Starting with the line containing "cardio makes even" and going on through the line containing "of everything, fasted", return the lines of the data below exactly, and only those.
┌─ Records for the task
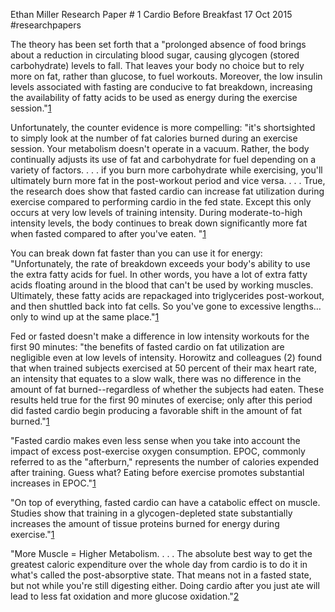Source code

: Ethan Miller
Research Paper # 1
Cardio Before Breakfast
17 Oct 2015
#researchpapers 

The theory has been set forth that a "prolonged absence of food brings about a reduction in circulating blood sugar, causing glycogen (stored carbohydrate) levels to fall. That leaves your body no choice but to rely more on fat, rather than glucose, to fuel workouts. Moreover, the low insulin levels associated with fasting are conducive to fat breakdown, increasing the availability of fatty acids to be used as energy during the exercise session."[1](http://www.bodybuilding.com/fun/the-myth-of-cardio-before-breakfast-debunked.html)

Unfortunately, the counter evidence is more compelling: "it's shortsighted to simply look at the number of fat calories burned during an exercise session. Your metabolism doesn't operate in a vacuum. Rather, the body continually adjusts its use of fat and carbohydrate for fuel depending on a variety of factors. . . . if you burn more carbohydrate while exercising, you'll ultimately burn more fat in the post-workout period and vice versa. . . . True, the research does show that fasted cardio can increase fat utilization during exercise compared to performing cardio in the fed state. Except this only occurs at very low levels of training intensity. During moderate-to-high intensity levels, the body continues to break down significantly more fat when fasted compared to after you've eaten. "[1](http://www.bodybuilding.com/fun/the-myth-of-cardio-before-breakfast-debunked.html)

You can break down fat faster than you can use it for energy: "Unfortunately, the rate of breakdown exceeds your body's ability to use the extra fatty acids for fuel. In other words, you have a lot of extra fatty acids floating around in the blood that can't be used by working muscles. Ultimately, these fatty acids are repackaged into triglycerides post-workout, and then shuttled back into fat cells. So you've gone to excessive lengths…only to wind up at the same place."[1](http://www.bodybuilding.com/fun/the-myth-of-cardio-before-breakfast-debunked.html)

Fed or fasted doesn't make a difference in low intensity workouts for the first 90 minutes: "the benefits of fasted cardio on fat utilization are negligible even at low levels of intensity. Horowitz and colleagues (2) found that when trained subjects exercised at 50 percent of their max heart rate, an intensity that equates to a slow walk, there was no difference in the amount of fat burned--regardless of whether the subjects had eaten. These results held true for the first 90 minutes of exercise; only after this period did fasted cardio begin producing a favorable shift in the amount of fat burned."[1](http://www.bodybuilding.com/fun/the-myth-of-cardio-before-breakfast-debunked.html)

"Fasted cardio makes even less sense when you take into account the impact of excess post-exercise oxygen consumption. EPOC, commonly referred to as the "afterburn," represents the number of calories expended after training. Guess what? Eating before exercise promotes substantial increases in EPOC."[1](http://www.bodybuilding.com/fun/the-myth-of-cardio-before-breakfast-debunked.html)

"On top of everything, fasted cardio can have a catabolic effect on muscle. Studies show that training in a glycogen-depleted state substantially increases the amount of tissue proteins burned for energy during exercise."[1](http://www.bodybuilding.com/fun/the-myth-of-cardio-before-breakfast-debunked.html)

"More Muscle = Higher Metabolism. . . . The absolute best way to get the greatest caloric expenditure over the whole day from cardio is to do it in what's called the post-absorptive state. That means not in a fasted state, but not while you're still digesting either. Doing cardio after you just ate will lead to less fat oxidation and more glucose oxidation."[2](https://www.t-nation.com/training/fasted-cardio-eats-muscle)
└─
Exercise result
"Fasted cardio makes even less sense when you take into account the impact of excess post-exercise oxygen consumption. EPOC, commonly referred to as the "afterburn," represents the number of calories expended after training. Guess what? Eating before exercise promotes substantial increases in EPOC."[1](http://www.bodybuilding.com/fun/the-myth-of-cardio-before-breakfast-debunked.html)

"On top of everything, fasted cardio can have a catabolic effect on muscle. Studies show that training in a glycogen-depleted state substantially increases the amount of tissue proteins burned for energy during exercise."[1](http://www.bodybuilding.com/fun/the-myth-of-cardio-before-breakfast-debunked.html)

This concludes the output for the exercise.